COS 56-8 - Modeling fifteen-year patterns in the growth, mortality, and regeneration of trees in an old-growth, mixed-mesophytic forest

Tuesday, August 7, 2012: 4:00 PM
F151, Oregon Convention Center
Stephen J. Murphy, Evolution, Ecology, and Organismal Biology, The Ohio State University, Columbus, OH and Brian C. McCarthy, Environmental and Plant Biology, Ohio University, Athens, OH
Background/Question/Methods

Community dynamics are driven by mortality, growth, and regeneration rates of populations. Understanding how these rates differ among species is necessary to document and predict changes in composition over time. Here, we use a combination of spatial statistics and multiple logistic regression to model the mortality and regeneration of individual trees in an old-growth, mixed mesophytic forest (Dysart Woods) in southeastern Ohio. In 1996, two permanent 50×70 m plots were established at Dysart Woods, and all stems ≥2.5 cm DBH were tagged, mapped, and measured.

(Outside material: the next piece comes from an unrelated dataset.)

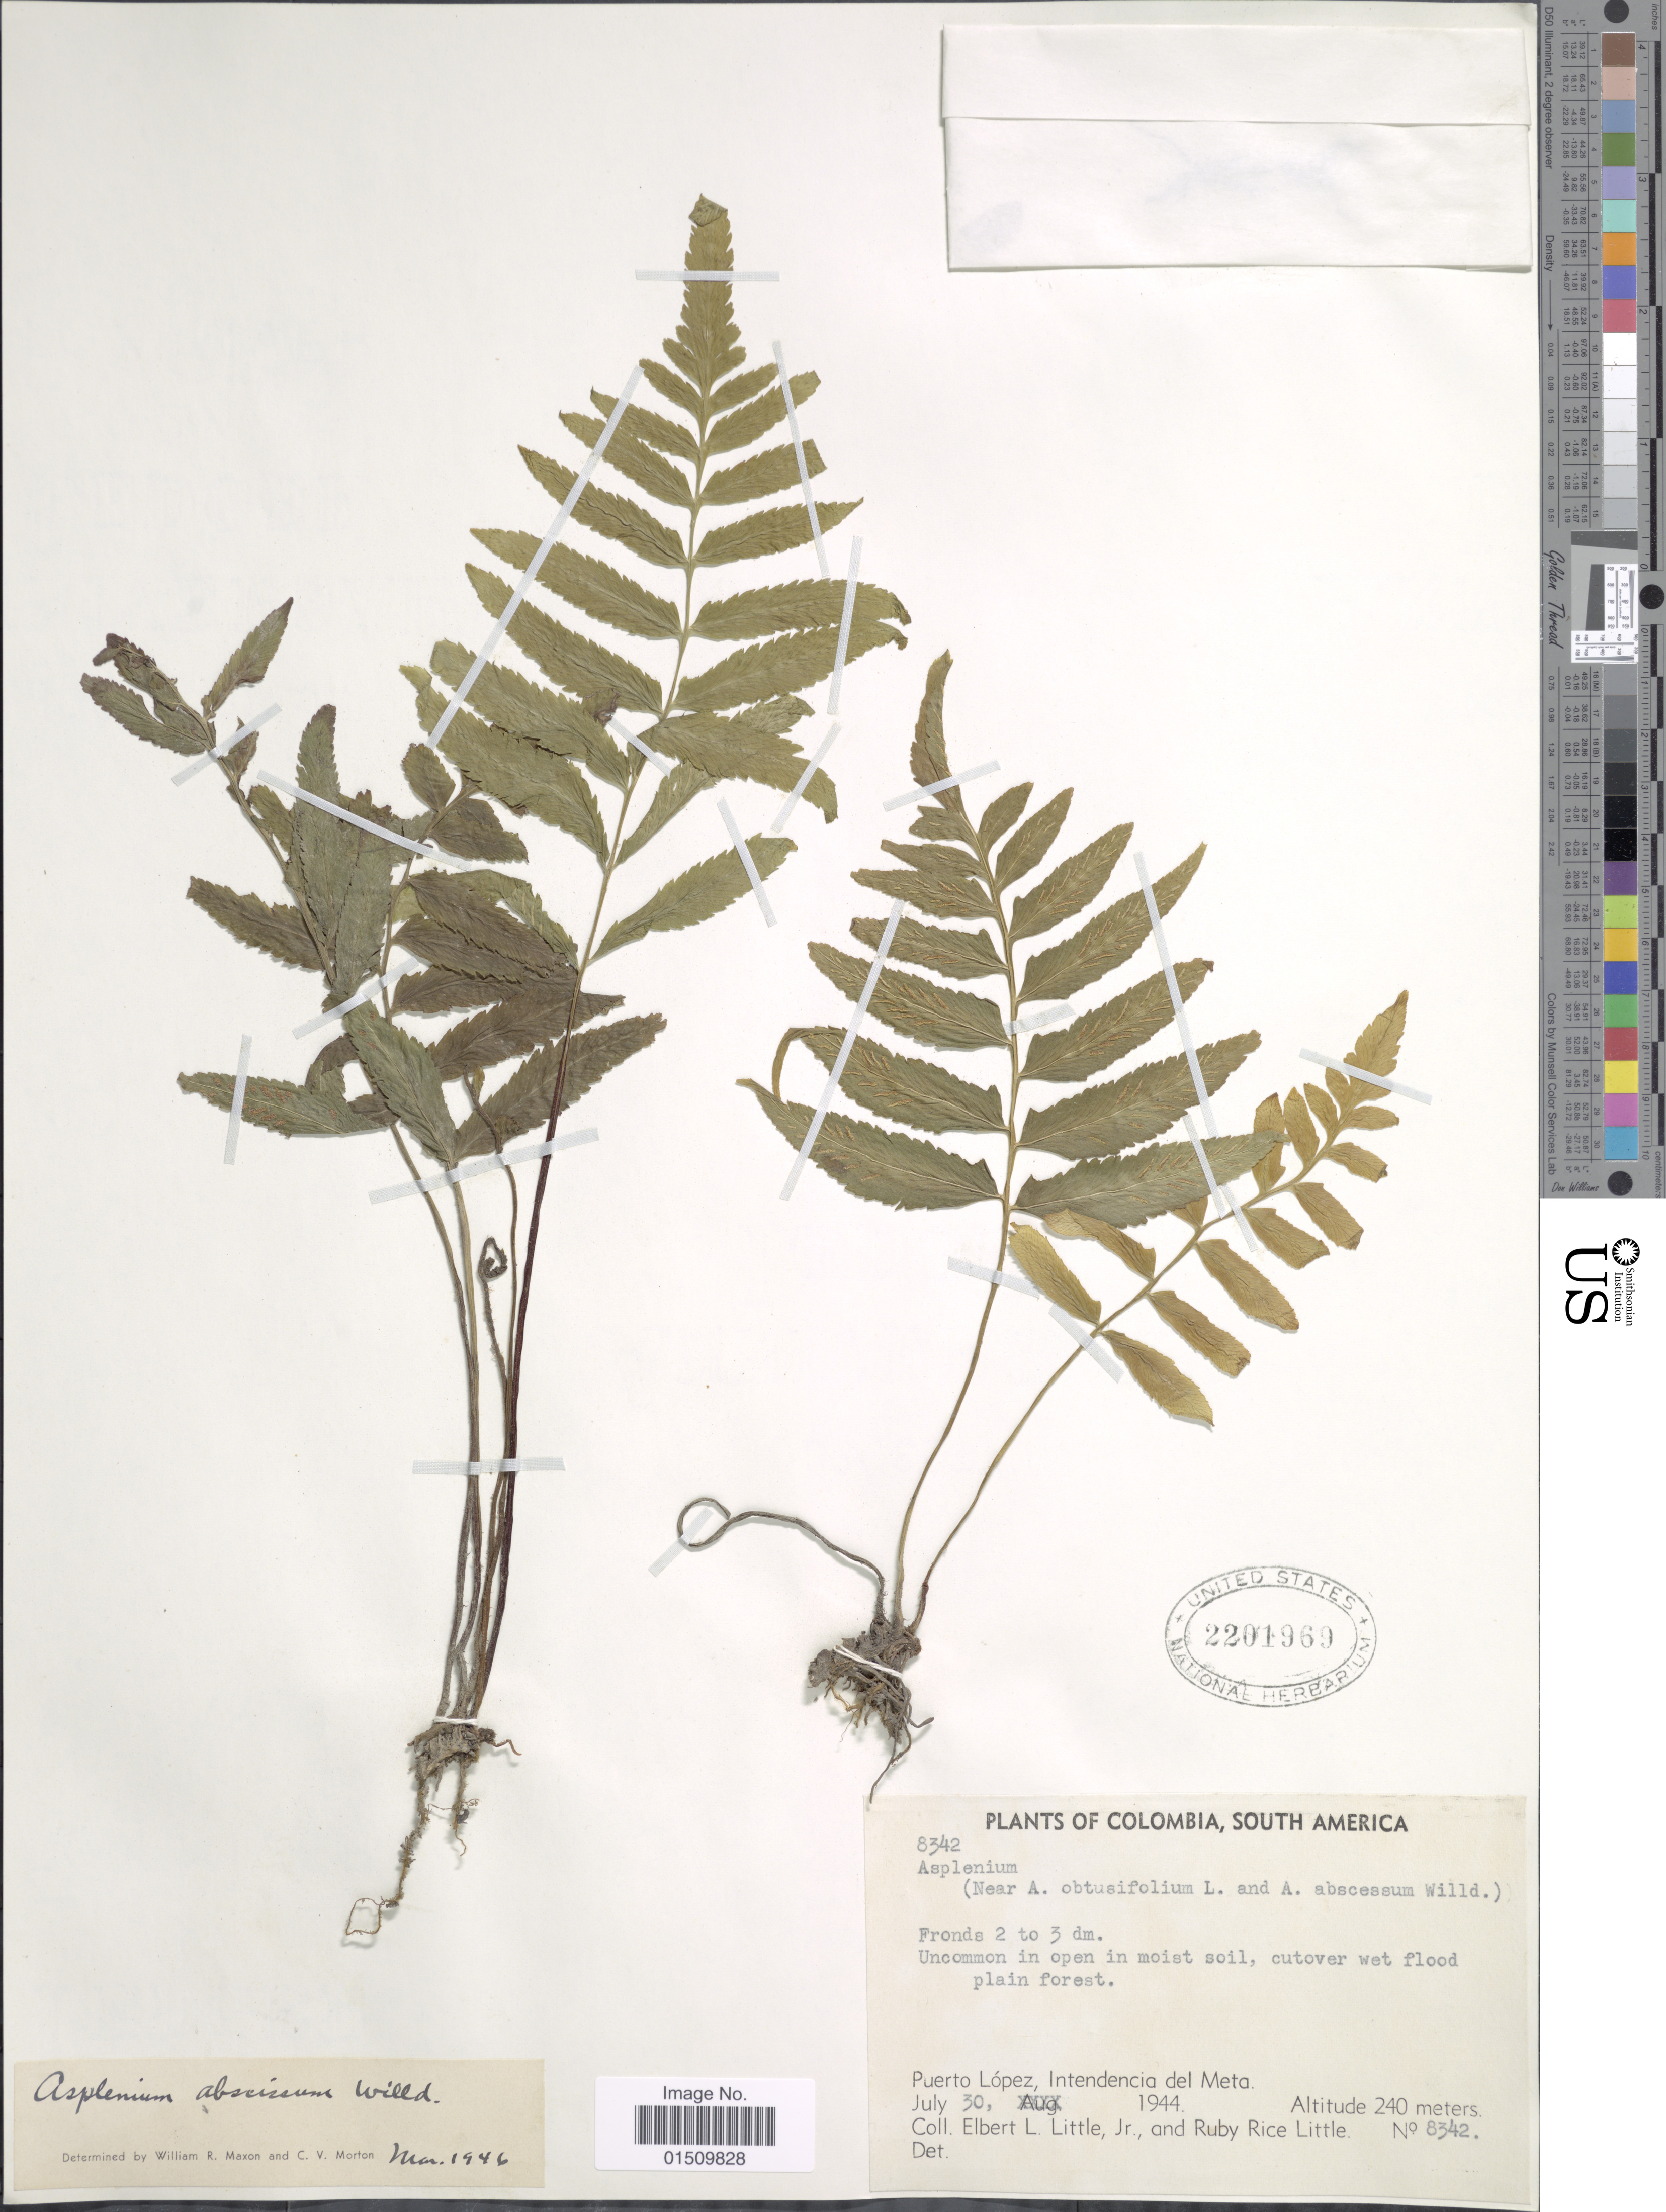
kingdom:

In 2011, these individuals were remeasured, and all new stems ≥1 cm DBH were mapped. The O-ring statistic was used to analyze recruitment and mortality patterns.  Logistic regression was used to determine the factors influencing the probability of individual survivorship. Predictor variables in these models include the size, decline index, and plant neighborhood of each individual. Neighborhoods were defined as the number, size, and identity of surrounding stems within a specified radius. The decline index is a semi-quantitative assessment of overall health that incorporates crown transparency, leaf die-back, and epicormic branching. We also used an eigenvector mapping procedure to reduce the influence of spatial autocorrelation.

Results/Conclusions

Mortality and regeneration rates both differed significantly from random simulations as indicated by the O-ring statistic. Random labeling of survival status showed that dead stems were found closer to other individuals than expected at distances of less than 5 meters, and new stems were significantly farther away from individuals present in 1996 than expected by chance. Results from the logistic regression analyses showed that tree DBH and decline index were highly significant at predicting mortality. Decline index was negatively correlated with survival, while increased plant size increased survivorship. Plant neighborhood was significantly associated with mortality probability at radii from five to ten meters from the target individual, although this differed between species. Plant neighborhood showed mostly negative impacts on survival, although the number of heterospecific neighbors significantly increased the survival probability of Beech. The impact of conspecific versus heterospecific individuals varied with the size of the radius used. These results show that demographic rates differ significantly from random at Dysart Woods. Furthermore, incorporating decline index as a control variable and accounting for spatial autocorrelation in mortality modelling is important and largely overlooked in most studies. This information allows a better understanding of population and community dynamics of old-growth systems.